Self-belief, good time management, be a team player, an ability to communicate with the patients, their families and the staff, a desire to pass on the knowledge to the next generation of nurses, to promote self-care, a good sense of humour, ability to comply with the policies and protocols, and knowing when to ask for assistance.
What are common misconceptions about working in R&A?
That we have a lot of downtime and we sit around and don’t do a lot. I also think our skill levels are underestimated by the teams outside the perioperative environment and especially doctors who come to our area as trainees and can at times do not know the extent of our skills and knowledge.
What do you love most about the job?
That we can make a difference, are there for people at their worst, and can provide them care and comfort.
Our team is incredible; we are there for each other both work wise and in the emotional support role. They are an incredible bunch whom I know have my back and support me as much as I do them.
I love the challenge of caring for children who cannot often advocate for themselves and being the conduit to ensure they receive the best care possible. The complexity is never boring, you can go from a 1kg baby to a 100kg adult.
Personally, working as a team has always been a drawcard for me and looking to the future and passing on my enthusiasm is becoming a priority to ensure the continued service provisions.
What impact has the COVID-19 pandemic had on the team and delivering care?
COVID has introduced real fear amongst our team and uncertainty about our future. We have had to continuously adapt and redesign our COVID plan. We had to hastily write procedures and protocols that we hoped would keep patients and staff alive! The fear also that there may be a negative outcome due to the delays in instigating a case due to having to undergo these new protocols was extremely challenging for staff to comprehend, let alone accept.
The next step has been having to adjust to staff shortages due to exposures or becoming positive.
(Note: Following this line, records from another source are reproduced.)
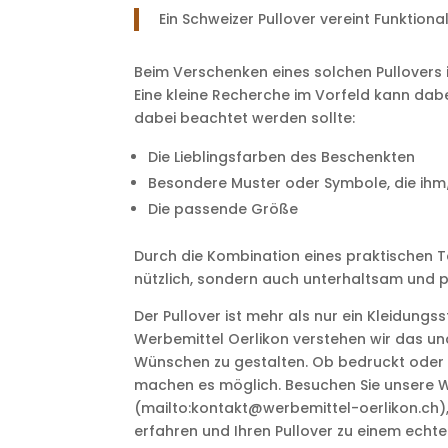
Ein Schweizer Pullover vereint Funktion
Beim Verschenken eines solchen Pullovers i
Eine kleine Recherche im Vorfeld kann dabei
dabei beachtet werden sollte:
Die Lieblingsfarben des Beschenkten
Besondere Muster oder Symbole, die ihm/
Die passende Größe
Durch die Kombination eines praktischen Te
nützlich, sondern auch unterhaltsam und p
Der Pullover ist mehr als nur ein Kleidungsst
Werbemittel Oerlikon verstehen wir das und
Wünschen zu gestalten. Ob bedruckt oder be
machen es möglich. Besuchen Sie unsere W
(mailto:kontakt@werbemittel-oerlikon.ch),
erfahren und Ihren Pullover zu einem echt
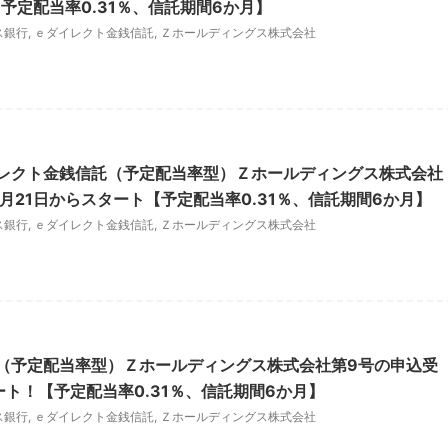
予定配当率0.31％、信託期間6か月】
ス銀行
,
ｅダイレクト金銭信託
,
Ｚホールディングス株式会社
レクト金銭信託（予定配当率型）Ｚホールディングス株式会社
月21日からスタート【予定配当率0.31％、信託期間6か月】
ス銀行
,
ｅダイレクト金銭信託
,
Ｚホールディングス株式会社
（予定配当率型）Ｚホールディングス株式会社第9号の申込受
ート！【予定配当率0.31％、信託期間6か月】
ス銀行
,
ｅダイレクト金銭信託
,
Ｚホールディングス株式会社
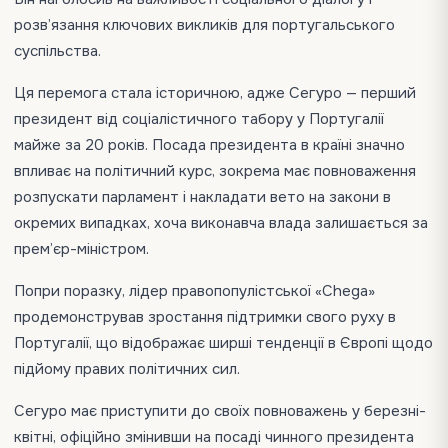
розв’язання ключових викликів для португальського
суспільства.
Ця перемога стала історичною, адже Сегуро — перший
президент від соціалістичного табору у Португалії
майже за 20 років. Посада президента в країні значно
впливає на політичний курс, зокрема має повноваження
розпускати парламент і накладати вето на закони в
окремих випадках, хоча виконавча влада залишається за
прем’єр-міністром.
Попри поразку, лідер правопопулістської «Chega»
продемонстрував зростання підтримки свого руху в
Португалії, що відображає ширші тенденції в Європі щодо
підйому правих політичних сил.
Сегуро має приступити до своїх повноважень у березні-
квітні, офіційно змінивши на посаді чинного президента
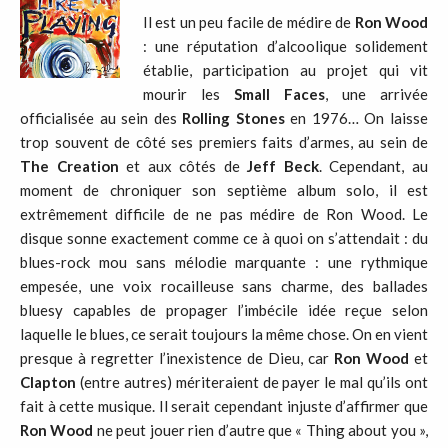
Il est un peu facile de médire de
Ron Wood
: une réputation d’alcoolique solidement
établie, participation au projet qui vit
mourir les
Small Faces
, une arrivée
officialisée au sein des
Rolling Stones
en 1976… On laisse
trop souvent de côté ses premiers faits d’armes, au sein de
The Creation
et aux côtés de
Jeff Beck
. Cependant, au
moment de chroniquer son septième album solo, il est
extrêmement difficile de ne pas médire de Ron Wood. Le
disque sonne exactement comme ce à quoi on s’attendait : du
blues-rock mou sans mélodie marquante : une rythmique
empesée, une voix rocailleuse sans charme, des ballades
bluesy capables de propager l’imbécile idée reçue selon
laquelle le blues, ce serait toujours la même chose. On en vient
presque à regretter l’inexistence de Dieu, car
Ron Wood
et
Clapton
(entre autres) mériteraient de payer le mal qu’ils ont
fait à cette musique. Il serait cependant injuste d’affirmer que
Ron Wood
ne peut jouer rien d’autre que « Thing about you »,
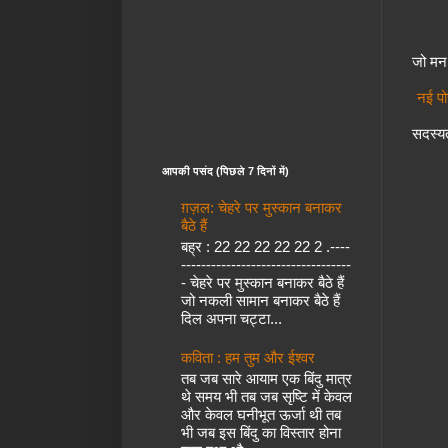
जो मन 
नई पो
सदस्यत
आपकी पसंद (पिछले 7 दिनों में)
ग़ज़ल: चेहरे पर मुस्कान बनाकर
बैठे हैं
बह्र : 22 22 22 22 22 2 .----
----------------------------------
- चेहरे पर मुस्कान बनाकर बैठे हैं
जो नकली सामान बनाकर बैठे हैं
दिल अपना चट्टा...
कविता : हम तुम और ईश्वर
तब जब सारे आयाम एक बिंदु मात्र
थे समय भी तब जब सृष्टि में केवल
और केवल घनीभूत ऊर्जा थी तब
भी जब इस बिंदु का विस्तार होना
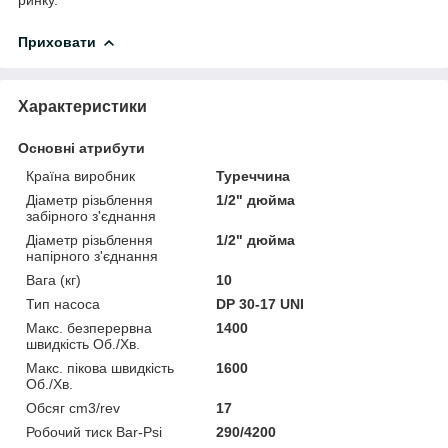
ринку.
Приховати
Характеристики
Основні атрибути
Країна виробник
Туреччина
Діаметр різьблення
1/2" дюйма
забірного з'єднання
Діаметр різьблення
1/2" дюйма
напірного з'єднання
Вага (кг)
10
Тип насоса
DP 30-17 UNI
Макс. безперервна
1400
швидкість Об./Хв.
Макс. пікова швидкість
1600
Об./Хв.
Обсяг cm3/rev
17
Робочий тиск Bar-Psi
290/4200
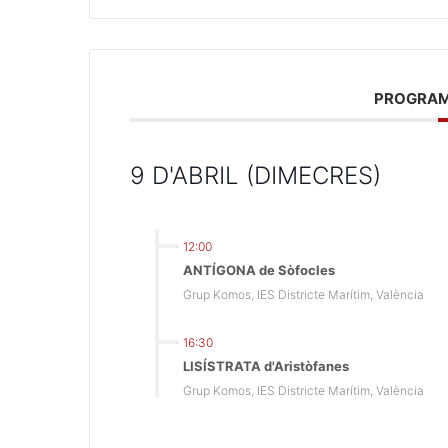
PROGRAM
9 D'ABRIL (DIMECRES)
12:00
ANTÍGONA de Sòfocles
Grup Komos, IES Districte Marítim, València
16:30
LISÍSTRATA d'Aristòfanes
Grup Komos, IES Districte Marítim, València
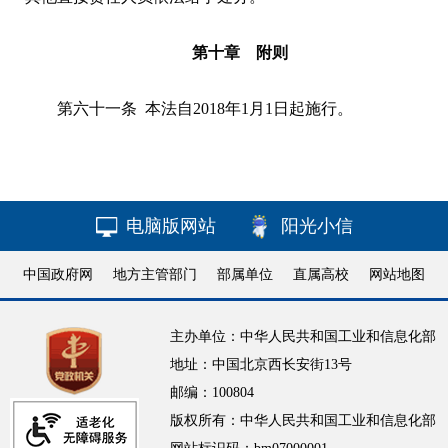
第十章 附则
第六十一条 本法自2018年1月1日起施行。
电脑版网站
阳光小信
中国政府网
地方主管部门
部属单位
直属高校
网站地图
主办单位：中华人民共和国工业和信息化部
地址：中国北京西长安街13号
邮编：100804
版权所有：中华人民共和国工业和信息化部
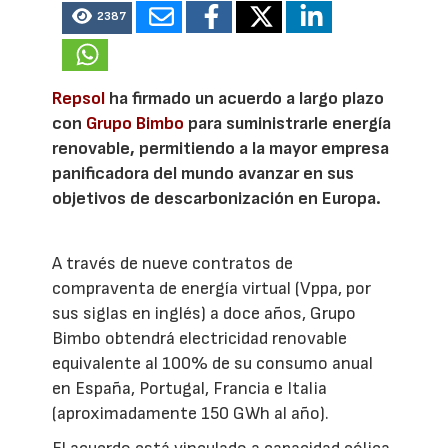
2387
Repsol
ha firmado un acuerdo a largo plazo
con
Grupo Bimbo
para suministrarle energía
renovable, permitiendo a la mayor empresa
panificadora del mundo avanzar en sus
objetivos de descarbonización en Europa.
A través de nueve contratos de
compraventa de energía virtual (Vppa, por
sus siglas en inglés) a doce años, Grupo
Bimbo obtendrá electricidad renovable
equivalente al 100% de su consumo anual
en España, Portugal, Francia e Italia
(aproximadamente 150 GWh al año).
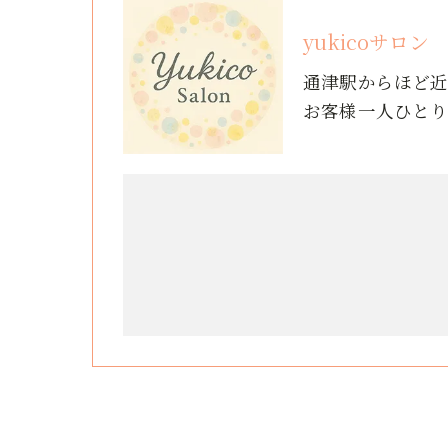
yukicoサロン
通津駅からほど
お客様一人ひと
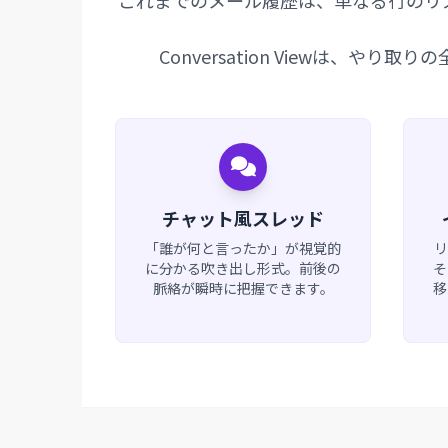
これまでのメール履歴は、単なる行のリ
Conversation Viewは、やり取り
チャット風スレッド
「誰が何と言ったか」が視覚的
リ
に分かる吹き出し形式。前後の
そ
脈絡が瞬時に把握できます。
移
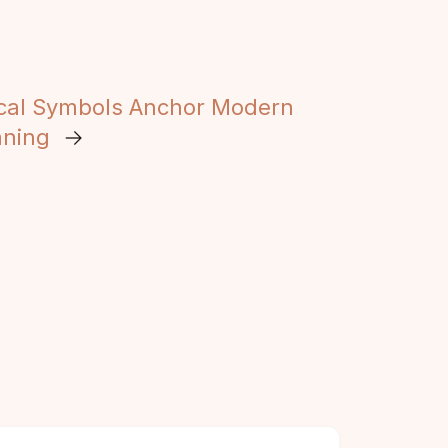
ical Symbols Anchor Modern
aning
→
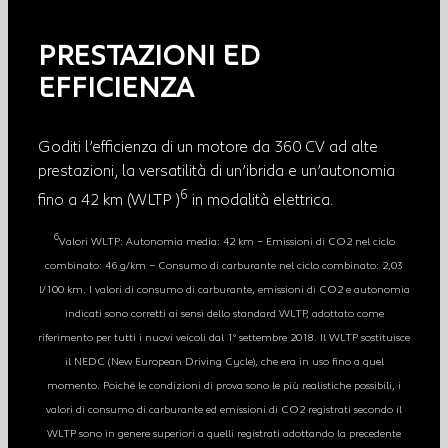
PRESTAZIONI ED
EFFICIENZA
Goditi l’efficienza di un motore da 360 CV ad alte
prestazioni, la versatilità di un’ibrida e un’autonomia
6
fino a 42 km (WLTP )
in modalità elettrica.
6
Valori WLTP: Autonomia media: 42 km – Emissioni di CO2 nel ciclo
combinato: 46 g/km – Consumo di carburante nel ciclo combinato: 2,03
l/100 km. I valori di consumo di carburante, emissioni di CO2 e autonomia
indicati sono corretti ai sensi dello standard WLTP, adottato come
riferimento per tutti i nuovi veicoli dal 1° settembre 2018. Il WLTP sostituisce
il NEDC (New European Driving Cycle), che era in uso fino a quel
momento. Poiché le condizioni di prova sono le più realistiche possibili, i
valori di consumo di carburante ed emissioni di CO2 registrati secondo il
WLTP sono in genere superiori a quelli registrati adottando la precedente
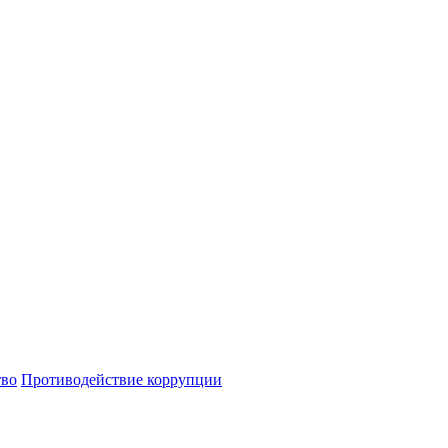
тво
Противодействие коррупции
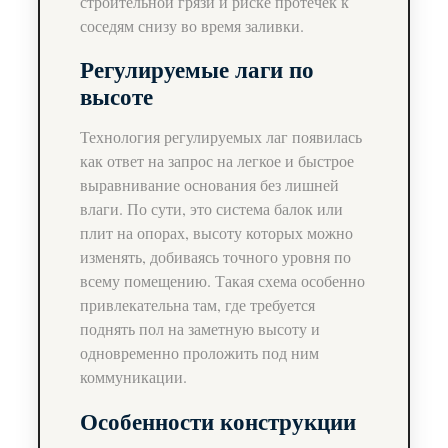
строительной грязи и риске протечек к
соседям снизу во время заливки.
Регулируемые лаги по
высоте
Технология регулируемых лаг появилась
как ответ на запрос на легкое и быстрое
выравнивание основания без лишней
влаги. По сути, это система балок или
плит на опорах, высоту которых можно
изменять, добиваясь точного уровня по
всему помещению. Такая схема особенно
привлекательна там, где требуется
поднять пол на заметную высоту и
одновременно проложить под ним
коммуникации.
Особенности конструкции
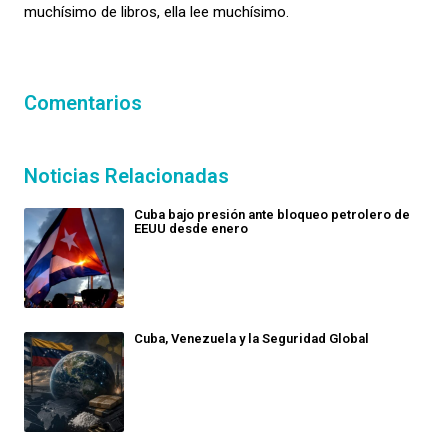
muchísimo de libros, ella lee muchísimo.
Comentarios
Noticias Relacionadas
Cuba bajo presión ante bloqueo petrolero de
EEUU desde enero
Cuba, Venezuela y la Seguridad Global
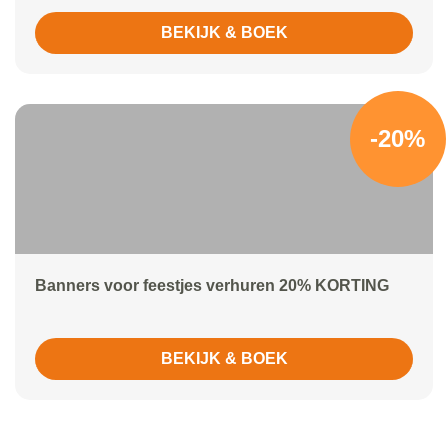
BEKIJK & BOEK
-20%
Banners voor feestjes verhuren 20% KORTING
BEKIJK & BOEK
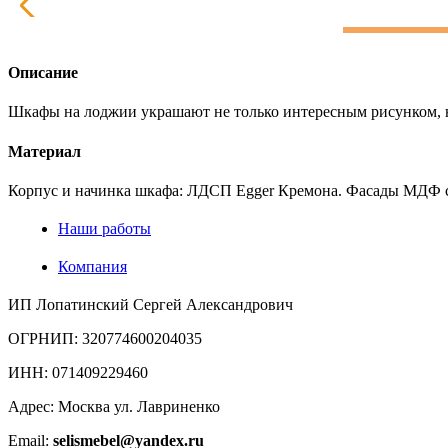
Описание
Шкафы на лоджии украшают не только интересным рисунком, но 
Материал
Корпус и начинка шкафа: ЛДСП Egger Кремона. Фасады МДФ с
Наши работы
Компания
ИП Лопатинский Сергей Александрович
ОГРНИП: 320774600204035
ИНН: 071409229460
Адрес: Москва ул. Лавриненко
Email:
selismebel@yandex.ru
It was a real fear prior to the borders opening in SA that we just didn’t know what to expect and the fear of the unknown can be very unnerving.
At the moment, I feel wary for the new staff coming into these environments for the first time and getting a ‘different’ kind of learning experience due to reduced surgery, and increased stress levels of those teaching them
However, the positive has been the coming together as a team and cementing the relationships that we have. Trust is vital in this pandemic and it is during times of stress that having a resilient trustworthy team is the best coping mechanism we have.
What advice would you give to a nursing student or early career nurse who aspires to work in R&A?
I honestly believe that the skills you learnt in R&A prepare you for almost every area of nursing.
The fundamental key to nursing is ABC and everything goes from there. All skills learnt will hold you in good stead. Clinical and non-clinical (ie. teaching) opportunities are wide and varied with having R&A on your resume.
I have always advocated that new graduates try not to pigeonhole themselves into one specialty prematurely and that there are so many varied roles under the umbrella of nursing (even though I have not followed that advice in my own career path!)
But if the passion is there from the very beginning that is also a great advantage as you can tailor your career plan to provide yourself with the best opportunity for a successful and fulfilling career. I would advocate for post-graduate diplomas/certificates in your chosen field.
I would also investigate coping strategies for a career that will be full of highs and lows and how self-protection and self-care are vitally important for sanity and career longevity right from the very beginning.